FCC Tests Suggest WiFi Can Coexist With DSRC Car Networks

For automakers who want to use Dedicated Short-Range Communications vehicle-to-everything wireless technology, and companies eyeing the same frequencies for WiFi, there’s a bit of good news: The systems may be able to coexist.

Recent test results from the US Federal Communications Commission show the two types of networks might be able to share a designated spectrum band. But those findings are only for the first phase of a long process that might take too long, as an alternative to DSRC quickly emerges.

DSRC dates to the 1990s and is designed to prevent crashes and congestion. It could let cars communicate with each other about location, speed and road conditions, as well as with roadside infrastructure and pedestrians’ and cyclists’ phones. But despite efforts by the federal government to promote it, including setting aside a big chunk of radio spectrum, very few vehicles have DSRC yet.

Meanwhile, the cellular-based alternative, C-V2X, has official backing in China and is gaining momentum in the US and Europe.

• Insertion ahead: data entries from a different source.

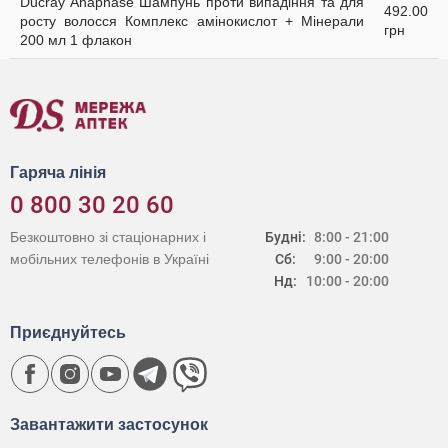
Ducray Anaphase Шампунь проти випадіння та для
492.00
росту волосся Комплекс амінокислот + Мінерали
грн
200 мл 1 флакон
Гаряча лінія
0 800 30 20 60
Безкоштовно зі стаціонарних і
Будні:
8:00 - 21:00
мобільних телефонів в Україні
Сб:
9:00 - 20:00
Нд:
10:00 - 20:00
Приєднуйтесь
Завантажити застосунок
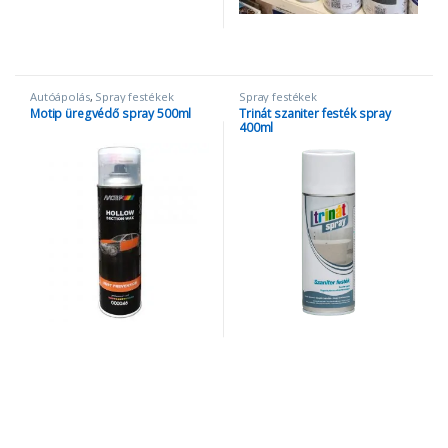
Autóápolás
,
Spray festékek
Spray festékek
Motip üregvédő spray 500ml
Trinát szaniter festék spray
400ml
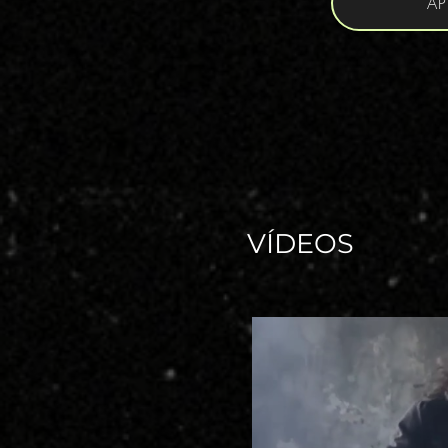
AP
VÍDEOS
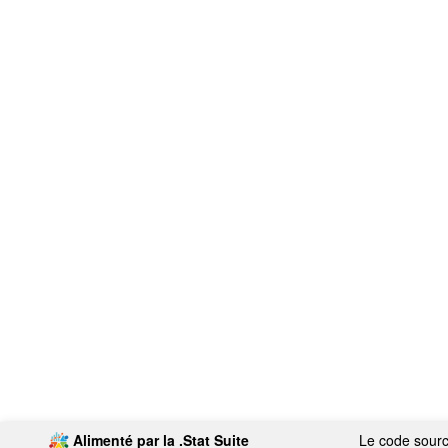
Alimenté par la
.Stat Suite
Le code source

Some advocates of more unlicensed spectrum for WiFi say that’s reason enough to knock DSRC out of the 75MHz of frequencies that are devoted to it. Automakers say the technology is still a good use for the spectrum because it’s now starting to be deployed and could save lives.

Early lab experiments suggest it may not have to be one or the other. In test results released on October 29, unlicensed devices were able to sense nearby DSRC transmissions and give them priority.

Still, this isn’t the end of the story. The first phase of tests only provides baseline data for analyzing other operational scenarios and real-world tests later on in the process, the FCC said. It’s seeking public comment on the results until November 28.

There have been methods proposed for preventing interference in the first place. In the tests, the FCC tried two of them. Both give DSRC traffic higher priority because it could involve public safety.

The first, Detect-and-Vacate, lets the two systems use the whole band but requires an unlicensed device to back off if it senses DSRC signals. The second, Re-Channelization, sets aside part of the band just for DSRC. The tests showed how well unlicensed devices responded to interference that happened despite the mitigation methods.

Re-Channelization might give WiFi users a bigger win if it were implemented. Because it assigns DSRC to a specific part of the band, it could leave WiFi free to use wide channels, up to 160MHz, like those used in the high-performance 802.11ac standard.

Still, the FCC kicked off the study of coexistence more than two years ago, and the rhetoric around it is heated. Last month, the cable operator organization NCTA called on the FCC to make the band unlicensed.

“The country can no longer afford to hold 75MHz of optimal spectrum in reserve with the hope that the next twenty years will somehow be different than the last two decades of stagnation,” wrote Rick Chessen, NCTA’s chief legal officer, in a letter to the FCC.

In response, the carmaker group Auto Alliance said no unlicensed use should be allowed unless it’s proven not to cause harmful interference.